TASK TO COMPLETE -
Only a number is required: how many lines of the material contain the string "created".

RECORDS TO PROCESS -
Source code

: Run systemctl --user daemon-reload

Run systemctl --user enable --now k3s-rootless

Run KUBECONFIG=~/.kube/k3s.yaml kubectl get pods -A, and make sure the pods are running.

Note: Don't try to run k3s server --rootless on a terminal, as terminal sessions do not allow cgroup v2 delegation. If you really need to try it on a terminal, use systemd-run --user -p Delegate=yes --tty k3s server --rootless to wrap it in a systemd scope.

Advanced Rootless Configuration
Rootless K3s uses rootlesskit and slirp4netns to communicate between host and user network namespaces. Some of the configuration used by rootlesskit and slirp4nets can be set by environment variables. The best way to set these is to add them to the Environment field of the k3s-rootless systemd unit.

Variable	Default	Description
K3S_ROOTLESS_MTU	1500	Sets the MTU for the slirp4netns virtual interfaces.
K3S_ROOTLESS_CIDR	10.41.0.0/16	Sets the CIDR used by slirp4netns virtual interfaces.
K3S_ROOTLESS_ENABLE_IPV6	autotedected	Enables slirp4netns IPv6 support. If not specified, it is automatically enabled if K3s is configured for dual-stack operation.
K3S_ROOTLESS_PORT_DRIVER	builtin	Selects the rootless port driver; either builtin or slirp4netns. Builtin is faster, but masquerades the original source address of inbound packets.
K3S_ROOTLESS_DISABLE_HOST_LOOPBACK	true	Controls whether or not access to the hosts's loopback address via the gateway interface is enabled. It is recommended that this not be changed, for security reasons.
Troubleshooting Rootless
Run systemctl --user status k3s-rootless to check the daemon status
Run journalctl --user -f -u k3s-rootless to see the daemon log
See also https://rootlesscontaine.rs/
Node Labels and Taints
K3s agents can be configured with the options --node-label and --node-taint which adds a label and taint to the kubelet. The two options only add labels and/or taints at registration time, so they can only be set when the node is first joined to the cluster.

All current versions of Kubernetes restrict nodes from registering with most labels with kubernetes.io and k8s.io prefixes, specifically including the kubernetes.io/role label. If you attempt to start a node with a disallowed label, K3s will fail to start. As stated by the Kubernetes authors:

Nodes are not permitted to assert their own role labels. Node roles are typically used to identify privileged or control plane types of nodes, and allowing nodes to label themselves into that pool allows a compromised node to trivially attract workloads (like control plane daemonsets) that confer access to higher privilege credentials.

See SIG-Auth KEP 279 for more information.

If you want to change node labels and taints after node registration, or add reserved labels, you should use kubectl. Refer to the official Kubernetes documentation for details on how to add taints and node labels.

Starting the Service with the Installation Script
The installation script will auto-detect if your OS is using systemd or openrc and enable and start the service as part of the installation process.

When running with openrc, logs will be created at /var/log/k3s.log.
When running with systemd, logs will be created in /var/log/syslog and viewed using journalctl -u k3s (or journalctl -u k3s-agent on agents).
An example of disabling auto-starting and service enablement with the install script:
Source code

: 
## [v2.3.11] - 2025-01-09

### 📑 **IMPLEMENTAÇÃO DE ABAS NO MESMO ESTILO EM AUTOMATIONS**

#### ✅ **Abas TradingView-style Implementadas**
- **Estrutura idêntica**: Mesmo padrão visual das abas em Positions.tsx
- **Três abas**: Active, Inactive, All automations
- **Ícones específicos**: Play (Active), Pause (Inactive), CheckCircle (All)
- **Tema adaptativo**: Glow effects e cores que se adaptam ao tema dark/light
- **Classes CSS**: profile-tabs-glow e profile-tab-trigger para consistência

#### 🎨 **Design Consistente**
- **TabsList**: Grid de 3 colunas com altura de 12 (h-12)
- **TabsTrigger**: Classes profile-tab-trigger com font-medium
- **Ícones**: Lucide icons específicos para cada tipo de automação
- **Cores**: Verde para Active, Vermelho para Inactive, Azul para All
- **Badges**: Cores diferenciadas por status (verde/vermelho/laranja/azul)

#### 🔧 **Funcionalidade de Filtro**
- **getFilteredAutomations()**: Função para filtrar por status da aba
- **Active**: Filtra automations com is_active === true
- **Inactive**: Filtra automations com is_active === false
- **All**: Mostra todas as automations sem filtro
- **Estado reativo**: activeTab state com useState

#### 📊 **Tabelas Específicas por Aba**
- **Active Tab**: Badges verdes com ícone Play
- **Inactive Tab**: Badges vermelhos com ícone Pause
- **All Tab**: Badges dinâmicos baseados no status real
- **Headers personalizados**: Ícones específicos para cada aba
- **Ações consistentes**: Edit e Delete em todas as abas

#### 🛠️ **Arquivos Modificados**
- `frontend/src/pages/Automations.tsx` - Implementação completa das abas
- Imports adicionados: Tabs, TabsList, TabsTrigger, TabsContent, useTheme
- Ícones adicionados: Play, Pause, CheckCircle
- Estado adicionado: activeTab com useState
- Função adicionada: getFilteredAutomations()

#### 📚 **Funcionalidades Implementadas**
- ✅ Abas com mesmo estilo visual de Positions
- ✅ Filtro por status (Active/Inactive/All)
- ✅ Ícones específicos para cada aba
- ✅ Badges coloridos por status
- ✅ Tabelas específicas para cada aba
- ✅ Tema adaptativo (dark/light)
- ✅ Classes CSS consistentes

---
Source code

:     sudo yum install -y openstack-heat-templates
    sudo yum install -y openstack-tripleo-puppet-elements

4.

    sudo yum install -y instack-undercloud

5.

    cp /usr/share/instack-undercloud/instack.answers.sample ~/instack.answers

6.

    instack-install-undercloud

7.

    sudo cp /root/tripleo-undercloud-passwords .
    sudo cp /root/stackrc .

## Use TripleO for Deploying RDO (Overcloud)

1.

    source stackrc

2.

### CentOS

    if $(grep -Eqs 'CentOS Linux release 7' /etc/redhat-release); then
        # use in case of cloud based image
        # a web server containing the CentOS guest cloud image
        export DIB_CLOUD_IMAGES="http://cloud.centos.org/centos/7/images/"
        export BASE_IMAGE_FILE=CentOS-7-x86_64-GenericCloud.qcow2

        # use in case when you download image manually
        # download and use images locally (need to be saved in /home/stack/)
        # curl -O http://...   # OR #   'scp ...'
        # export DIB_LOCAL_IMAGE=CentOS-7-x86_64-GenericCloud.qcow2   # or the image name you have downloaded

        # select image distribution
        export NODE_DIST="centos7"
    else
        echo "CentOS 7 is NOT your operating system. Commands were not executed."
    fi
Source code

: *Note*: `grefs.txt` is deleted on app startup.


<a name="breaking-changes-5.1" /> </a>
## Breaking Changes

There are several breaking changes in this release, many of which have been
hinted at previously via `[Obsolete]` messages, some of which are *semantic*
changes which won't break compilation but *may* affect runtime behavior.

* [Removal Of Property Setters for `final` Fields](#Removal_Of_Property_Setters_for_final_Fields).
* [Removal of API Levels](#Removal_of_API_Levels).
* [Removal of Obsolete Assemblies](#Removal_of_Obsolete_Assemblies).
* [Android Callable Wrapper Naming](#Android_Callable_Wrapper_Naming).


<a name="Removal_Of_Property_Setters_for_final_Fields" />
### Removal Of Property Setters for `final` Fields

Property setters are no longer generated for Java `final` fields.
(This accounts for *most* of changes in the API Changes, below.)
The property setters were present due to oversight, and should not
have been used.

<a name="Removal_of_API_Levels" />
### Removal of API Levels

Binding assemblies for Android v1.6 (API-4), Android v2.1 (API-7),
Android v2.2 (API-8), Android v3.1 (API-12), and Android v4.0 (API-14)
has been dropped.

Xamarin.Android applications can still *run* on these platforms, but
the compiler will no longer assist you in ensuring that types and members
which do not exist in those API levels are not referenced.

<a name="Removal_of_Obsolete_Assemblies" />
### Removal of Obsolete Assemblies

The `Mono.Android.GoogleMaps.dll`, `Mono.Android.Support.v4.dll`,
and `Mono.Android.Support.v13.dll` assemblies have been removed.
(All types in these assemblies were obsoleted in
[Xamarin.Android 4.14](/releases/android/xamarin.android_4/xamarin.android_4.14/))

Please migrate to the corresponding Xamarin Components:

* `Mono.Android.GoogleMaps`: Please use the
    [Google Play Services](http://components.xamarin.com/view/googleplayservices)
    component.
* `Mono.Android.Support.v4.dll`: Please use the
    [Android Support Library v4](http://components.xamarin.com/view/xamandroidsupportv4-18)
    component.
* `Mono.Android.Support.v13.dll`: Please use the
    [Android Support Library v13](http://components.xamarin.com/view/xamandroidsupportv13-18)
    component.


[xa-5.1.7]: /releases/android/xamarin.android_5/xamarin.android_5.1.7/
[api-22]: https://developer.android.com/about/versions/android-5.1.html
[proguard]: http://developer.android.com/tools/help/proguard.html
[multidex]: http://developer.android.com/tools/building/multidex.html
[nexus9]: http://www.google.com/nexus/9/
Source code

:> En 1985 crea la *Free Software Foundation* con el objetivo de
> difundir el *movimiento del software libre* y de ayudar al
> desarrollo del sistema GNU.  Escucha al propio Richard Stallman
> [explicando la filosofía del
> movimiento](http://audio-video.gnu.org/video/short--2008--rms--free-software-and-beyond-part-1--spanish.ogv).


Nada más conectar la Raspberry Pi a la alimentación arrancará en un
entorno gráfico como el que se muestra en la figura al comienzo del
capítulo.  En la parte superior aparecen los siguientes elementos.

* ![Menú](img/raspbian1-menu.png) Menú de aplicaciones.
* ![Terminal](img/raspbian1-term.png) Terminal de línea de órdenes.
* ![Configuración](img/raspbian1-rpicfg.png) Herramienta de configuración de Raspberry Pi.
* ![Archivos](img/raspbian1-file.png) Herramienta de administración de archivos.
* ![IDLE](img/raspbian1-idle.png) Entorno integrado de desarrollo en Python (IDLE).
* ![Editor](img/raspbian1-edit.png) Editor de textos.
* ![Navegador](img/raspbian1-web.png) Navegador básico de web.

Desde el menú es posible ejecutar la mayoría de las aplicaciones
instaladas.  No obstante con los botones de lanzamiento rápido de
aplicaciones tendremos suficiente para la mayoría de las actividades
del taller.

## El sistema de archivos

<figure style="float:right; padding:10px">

EXERCISE RESULT -
2